SecureCodingHub enforces a per-minute and per-hour cap on every API key. Limits are designed to be invisible during normal operation and to stop runaway scripts before they spam the platform.

Default limits

WindowLimitHeader
Per minute60 requestsX-RateLimit-Window: per_minute
Per hour1,000 requestsX-RateLimit-Window: per_hour

Both windows are evaluated on every request. The narrower window (60/minute) governs short bursts; the hour window governs sustained load. If either window is exceeded the request is rejected with 429 Too Many Requests — you do not need to inspect which window tripped, only honor the Retry-After header.

Response on rejection

HTTP/1.1 429 Too Many Requests
Retry-After: 60
X-RateLimit-Window: per_minute
X-RateLimit-Limit: 60

{ "error": "rate_limited" }

Retry-After is always an integer count of seconds — the smallest safe delay before the next request will succeed. X-RateLimit-Limit reflects the ceiling for the window that tripped.

Sliding versus fixed windows

The per-minute window is fixed to the calendar minute (UTC). A request at 13:42:59 and one at 13:43:01 fall into different buckets. The per-hour window is a true sliding aggregate over the last 60 minutes. This means that during normal usage you'll never trip the hourly cap unless you are also tripping the minute cap repeatedly.

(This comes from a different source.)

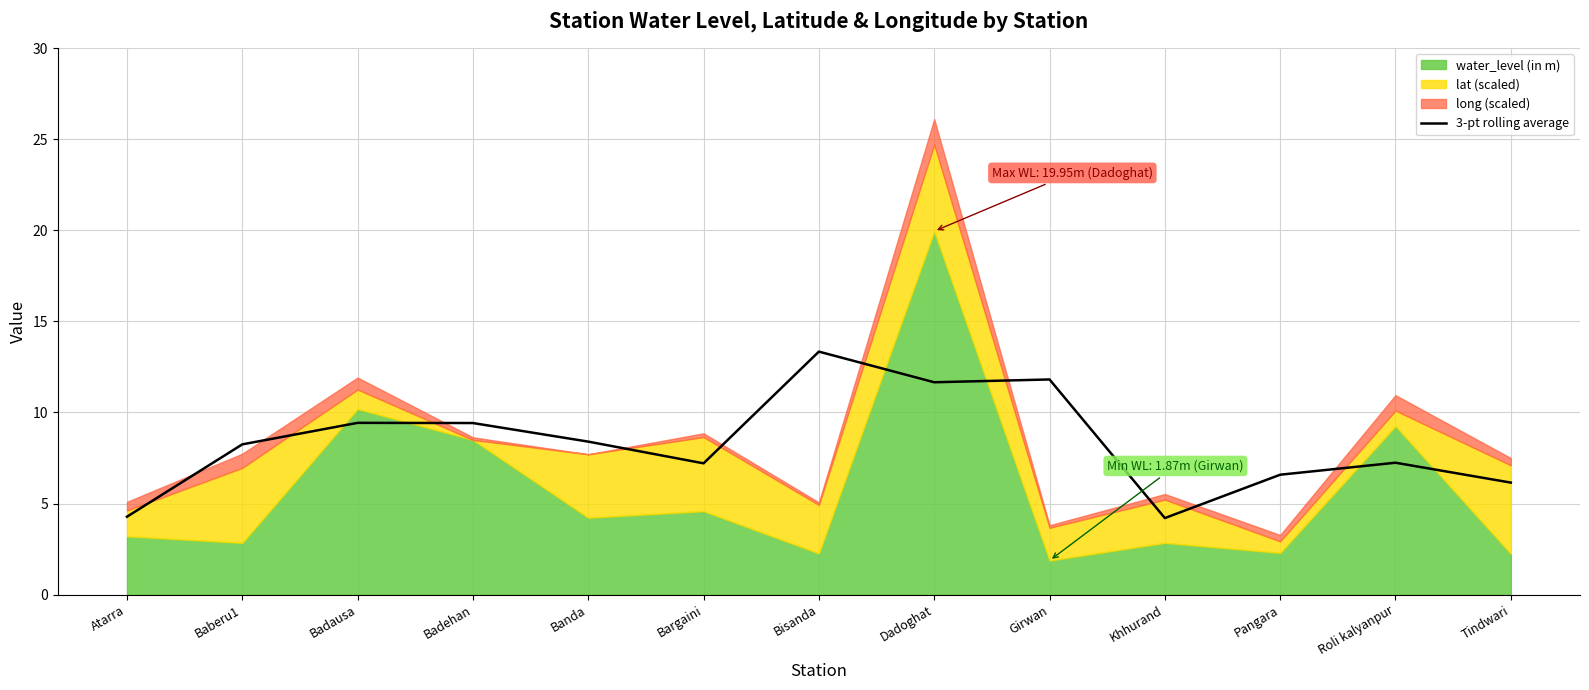

Approximately how many times larger is the value at Pangara compared to Girwan?

0.6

Recommended client behavior

  • On 429, sleep for at least Retry-After seconds and retry once.
  • Use jitter: retryAfter + random(0, 5) seconds to avoid thundering herd when many workers hit the limit together.
  • If you control batch size, run no more than 50 requests/minute per key — keeps you safely under the cap.
  • For high-volume jobs (data export, mass user provisioning), issue one key per worker rather than sharing a single key.
  • Don't treat 429 as an error to alert on. Alert only on repeated failures after exponential backoff.

Retry pattern

A minimal Node example that respects Retry-After with jitter:

async function call(path) {
  for (let attempt = 0; attempt < 4; attempt++) {
    const res = await fetch(`https://api.limeplate.com${path}`, {
      headers: { Authorization: `Bearer ${process.env.SCH_API_KEY}` },
    });
    if (res.status !== 429) return res;
    const wait = parseInt(res.headers.get('Retry-After') || '60', 10);
    const jitter = Math.floor(Math.random() * 5);
    await new Promise(r => setTimeout(r, (wait + jitter) * 1000));
  }
  throw new Error('exhausted retries on 429');
}

Requesting a higher quota

Most integrations sit comfortably within the default limits. If your workload genuinely needs a higher ceiling — for example, a nightly Looker refresh that pulls progress for 10,000 users — write to support@securecodinghub.com with the API key name, the integration purpose, and the peak requests/minute you expect. We can raise the per-key limits without rotating the token.

What is not rate-limited

Inbound webhook deliveries you accept from SecureCodingHub are not rate-limited from our side. Outbound webhook deliveries we send to your endpoint follow a separate retry schedule documented under Webhooks.